As an investor, you’re always looking for the next big opportunity. For many savvy real estate investors, this means buying properties near college campuses. While this may sound like a bigger risk than reward, there are actually some really good reasons to buy and then rent properties in college areas. Check them out!

You Don’t Have to Work So Hard to Market Your Property

The sheer nature of a college town sells itself. With high walkability ratings, these towns are full of restaurants, entertainment, and shopping. Finding renters in a college town is really easy because there’s always an abundance of people hoping to find housing close to the school and all the activity.

There’s No Shortage of Potential Renters

Many students relocate when they enter college. A good majority of them come from far away, which means they need somewhere to live while they attend school. Renting is the obvious option since most of these students will either return home or move away after graduation. Even if a renter moves out of your unit, there’s always another waiting to move in immediately.

Aside from the student body, there’s also the school’s staff and faculty, as well as graduate students. While many of these people are longer-term residents, they may still prefer to rent rather than buy.

You Can Maintain Competitive Rental Rates

Because there’s such a high demand to live in the area, you can set and maintain competitive rental rates that keep up with the going market value.

Vacancy Rates are Low

Renting in a college area is a balancing act because vacancy rates tend to climb during the summer months when students return home for the break.

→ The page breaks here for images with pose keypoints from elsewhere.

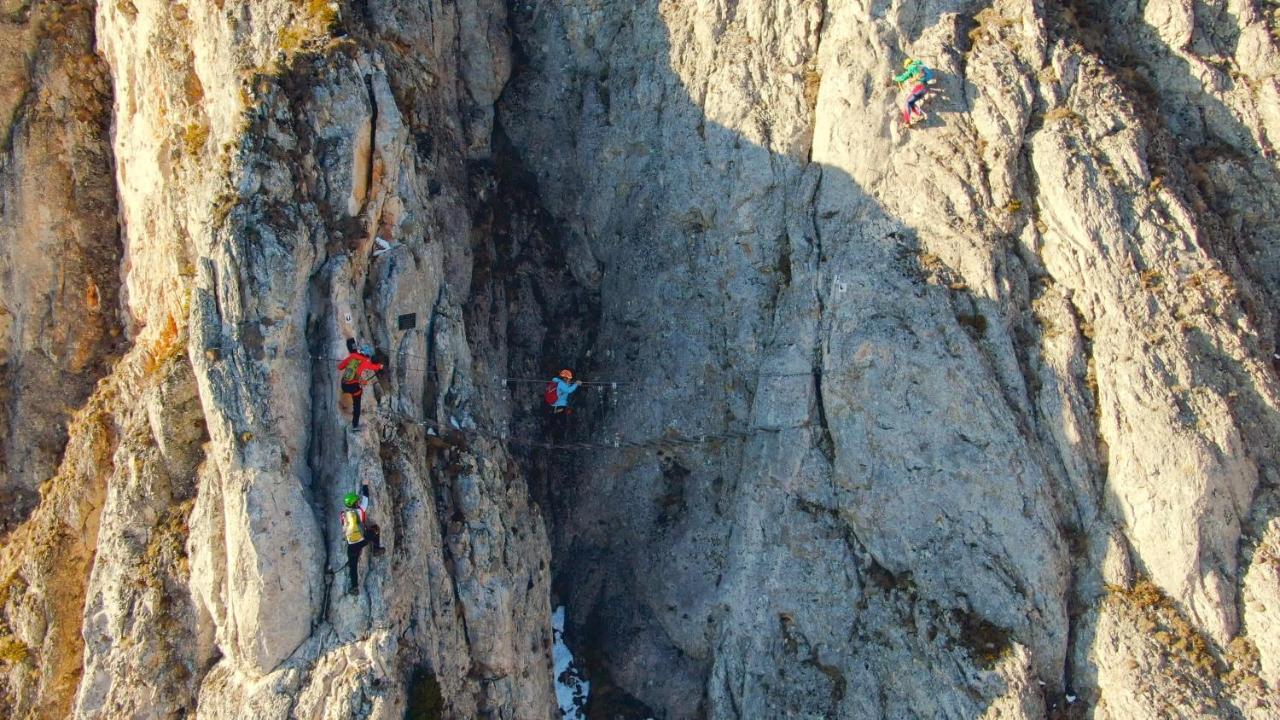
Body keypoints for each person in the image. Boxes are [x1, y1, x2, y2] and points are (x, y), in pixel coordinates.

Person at [341, 484, 383, 595]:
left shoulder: (343, 515)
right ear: (355, 503)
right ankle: (376, 549)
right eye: (357, 501)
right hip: (362, 540)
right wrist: (365, 485)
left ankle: (354, 587)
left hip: (351, 545)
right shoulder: (359, 510)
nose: (358, 502)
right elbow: (366, 498)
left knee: (353, 566)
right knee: (375, 529)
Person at [337, 341, 383, 429]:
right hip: (352, 387)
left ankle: (345, 402)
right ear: (367, 355)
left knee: (355, 387)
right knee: (357, 403)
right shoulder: (365, 361)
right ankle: (355, 425)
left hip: (344, 384)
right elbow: (372, 367)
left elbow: (340, 367)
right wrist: (380, 366)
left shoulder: (352, 356)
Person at [893, 58, 933, 126]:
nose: (907, 68)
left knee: (907, 102)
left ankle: (907, 121)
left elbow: (903, 77)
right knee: (911, 102)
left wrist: (895, 78)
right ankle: (919, 114)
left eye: (906, 67)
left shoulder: (912, 67)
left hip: (919, 88)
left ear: (907, 65)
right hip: (924, 89)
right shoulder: (920, 66)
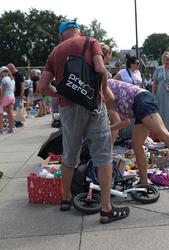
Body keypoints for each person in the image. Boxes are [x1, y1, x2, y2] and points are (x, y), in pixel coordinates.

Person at [38, 20, 129, 223]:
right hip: (94, 105)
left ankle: (66, 198)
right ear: (79, 31)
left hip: (68, 107)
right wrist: (102, 93)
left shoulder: (54, 52)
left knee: (70, 152)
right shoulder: (91, 42)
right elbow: (100, 69)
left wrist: (61, 94)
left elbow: (42, 86)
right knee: (103, 154)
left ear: (62, 35)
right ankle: (106, 209)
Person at [105, 79, 169, 194]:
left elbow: (110, 98)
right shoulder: (110, 101)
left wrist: (103, 110)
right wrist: (107, 130)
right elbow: (124, 122)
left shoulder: (101, 83)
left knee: (163, 134)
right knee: (136, 144)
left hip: (140, 100)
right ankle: (144, 181)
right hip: (137, 106)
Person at [7, 63, 25, 127]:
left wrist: (21, 95)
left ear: (11, 68)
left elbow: (22, 85)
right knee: (16, 108)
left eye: (8, 69)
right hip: (14, 94)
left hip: (18, 94)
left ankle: (19, 122)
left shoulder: (18, 75)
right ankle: (17, 121)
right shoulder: (13, 75)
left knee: (18, 108)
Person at [0, 66, 15, 134]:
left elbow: (3, 91)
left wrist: (0, 99)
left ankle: (2, 128)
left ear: (3, 72)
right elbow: (14, 89)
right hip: (12, 96)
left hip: (6, 97)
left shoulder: (4, 79)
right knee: (10, 113)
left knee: (2, 113)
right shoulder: (11, 79)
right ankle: (12, 127)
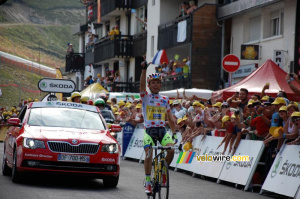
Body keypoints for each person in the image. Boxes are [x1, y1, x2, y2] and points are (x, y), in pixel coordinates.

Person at [140, 60, 176, 194]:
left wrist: (174, 132)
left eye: (158, 83)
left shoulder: (165, 99)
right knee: (148, 152)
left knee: (171, 150)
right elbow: (141, 86)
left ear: (161, 84)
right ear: (149, 85)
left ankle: (163, 170)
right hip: (149, 131)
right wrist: (144, 71)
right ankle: (148, 182)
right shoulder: (145, 97)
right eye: (153, 83)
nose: (155, 85)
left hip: (162, 130)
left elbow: (170, 117)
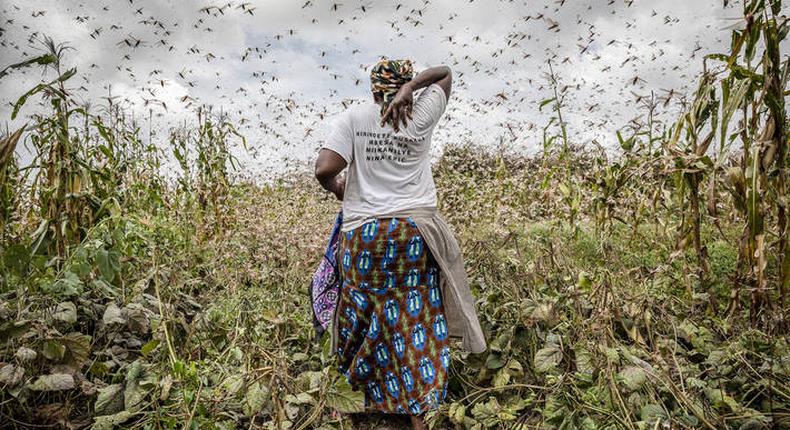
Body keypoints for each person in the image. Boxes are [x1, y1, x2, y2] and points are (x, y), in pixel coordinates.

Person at [314, 58, 486, 429]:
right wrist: (414, 89)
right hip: (413, 235)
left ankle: (354, 399)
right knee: (414, 318)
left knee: (361, 313)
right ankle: (417, 412)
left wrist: (341, 189)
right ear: (405, 85)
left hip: (365, 239)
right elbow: (444, 72)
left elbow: (324, 169)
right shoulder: (420, 115)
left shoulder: (354, 119)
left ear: (375, 89)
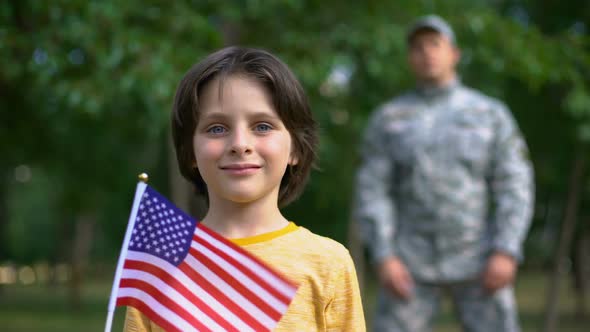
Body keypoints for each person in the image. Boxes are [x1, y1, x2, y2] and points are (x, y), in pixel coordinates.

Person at [124, 46, 366, 331]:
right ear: (190, 151)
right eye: (216, 128)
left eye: (262, 126)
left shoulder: (329, 263)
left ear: (296, 149)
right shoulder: (156, 267)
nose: (240, 143)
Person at [353, 15, 534, 332]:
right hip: (409, 264)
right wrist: (384, 256)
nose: (427, 53)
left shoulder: (490, 115)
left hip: (479, 260)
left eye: (435, 44)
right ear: (410, 58)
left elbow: (514, 184)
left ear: (454, 54)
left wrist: (506, 250)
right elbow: (372, 190)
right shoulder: (389, 119)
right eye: (418, 47)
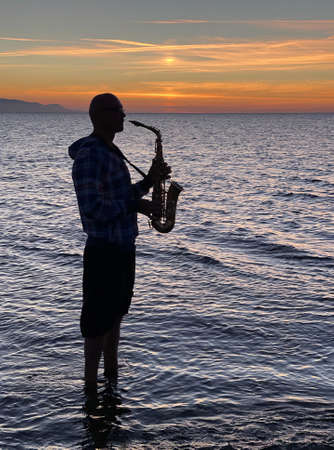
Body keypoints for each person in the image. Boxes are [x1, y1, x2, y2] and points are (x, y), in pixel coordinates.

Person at [69, 93, 169, 395]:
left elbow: (120, 194)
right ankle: (90, 390)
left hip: (123, 248)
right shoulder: (91, 155)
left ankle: (111, 381)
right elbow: (93, 208)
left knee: (115, 314)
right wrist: (135, 206)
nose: (124, 115)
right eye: (119, 110)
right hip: (104, 251)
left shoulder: (110, 150)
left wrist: (149, 182)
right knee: (97, 322)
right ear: (100, 115)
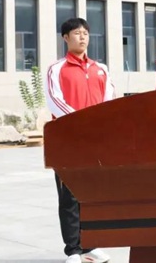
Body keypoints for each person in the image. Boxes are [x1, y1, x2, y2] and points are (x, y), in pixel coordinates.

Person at [45, 17, 114, 263]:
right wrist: (82, 123)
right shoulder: (57, 69)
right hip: (68, 143)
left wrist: (98, 126)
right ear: (65, 38)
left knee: (92, 195)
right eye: (76, 33)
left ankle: (90, 246)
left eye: (85, 33)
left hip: (95, 143)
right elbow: (55, 101)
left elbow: (109, 100)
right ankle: (74, 250)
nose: (82, 37)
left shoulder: (100, 69)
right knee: (70, 197)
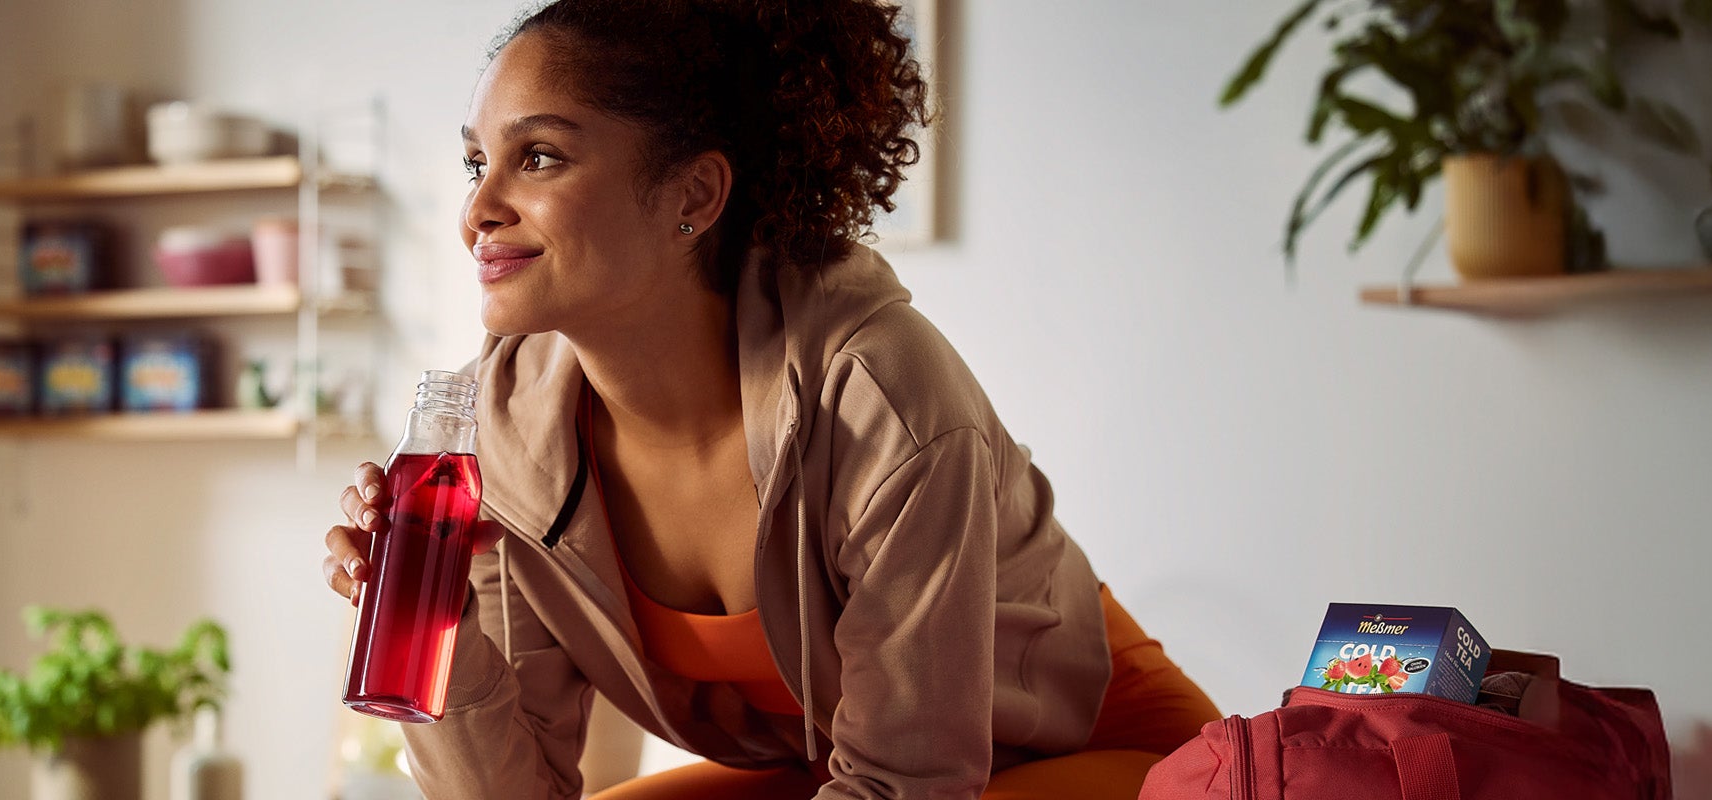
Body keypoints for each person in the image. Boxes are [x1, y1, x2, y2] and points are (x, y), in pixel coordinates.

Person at [318, 1, 1218, 797]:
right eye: (477, 159)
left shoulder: (879, 394)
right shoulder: (502, 431)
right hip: (836, 765)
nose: (478, 206)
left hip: (1087, 746)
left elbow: (910, 783)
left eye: (539, 157)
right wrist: (446, 639)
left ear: (693, 193)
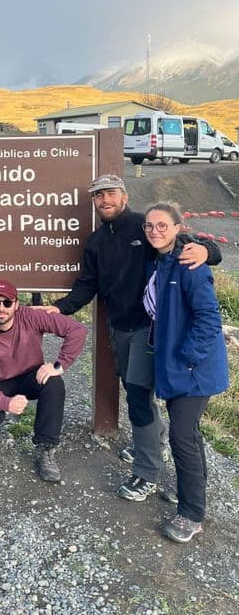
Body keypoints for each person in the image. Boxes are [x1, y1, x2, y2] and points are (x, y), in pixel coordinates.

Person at [39, 174, 221, 501]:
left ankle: (147, 470)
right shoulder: (95, 241)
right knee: (135, 392)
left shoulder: (145, 226)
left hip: (148, 329)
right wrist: (60, 309)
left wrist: (208, 250)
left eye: (110, 193)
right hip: (119, 327)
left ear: (123, 195)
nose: (104, 200)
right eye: (98, 196)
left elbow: (189, 245)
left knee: (137, 396)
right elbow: (87, 285)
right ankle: (151, 443)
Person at [142, 202, 229, 543]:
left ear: (178, 227)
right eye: (149, 225)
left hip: (193, 369)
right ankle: (191, 494)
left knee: (181, 436)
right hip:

You can avoid this pitfall of renting to college students by making them sign a year-long lease. This obligates your renters to year-round occupancy, so you don’t have to worry about vacancies during the offseason.

The Risks of Buying Property in a College Town

As with any investment, there are risks to be aware of when buying property in a college town.

College Students are Notorious forCausing Property Damage

While renting in a college town has many benefits, no landlord is immune to the property damage college students almost always cause while living in a rental unit. You can offset this damage by factoring it into the security deposit you require when they sign a lease.

You May Have to Dedicate More Time to Finding Renters

College students move around a lot, so you may have to spend more time looking for new renters than you would in another area. The good news is, there’s usually no shortage of prospective tenants waiting to rent your property.

It Can Be Difficult Finding Renters for the Summer Months

As stated before, summertime tends to result in more vacancies as students return home for the break. Having tenants sign a year-long lease solves the problem of seasonal vacancies in a college area.

College Students Can Be Demanding

Because they’ve never lived away from home before, college students tend to have a lot of questions and be quite demanding when it comes to needing something. It’s easiest if you live nearby so you can address their needs quickly, or if you can’t live nearby, hire a reputable management company to handle all the landlord responsibilities in your place.

If you’re an investor looking to increase your earning potential, consider buying rental property in college areas. While there are some risks involved, there are ways around them to make investing in college town real estate a smart move.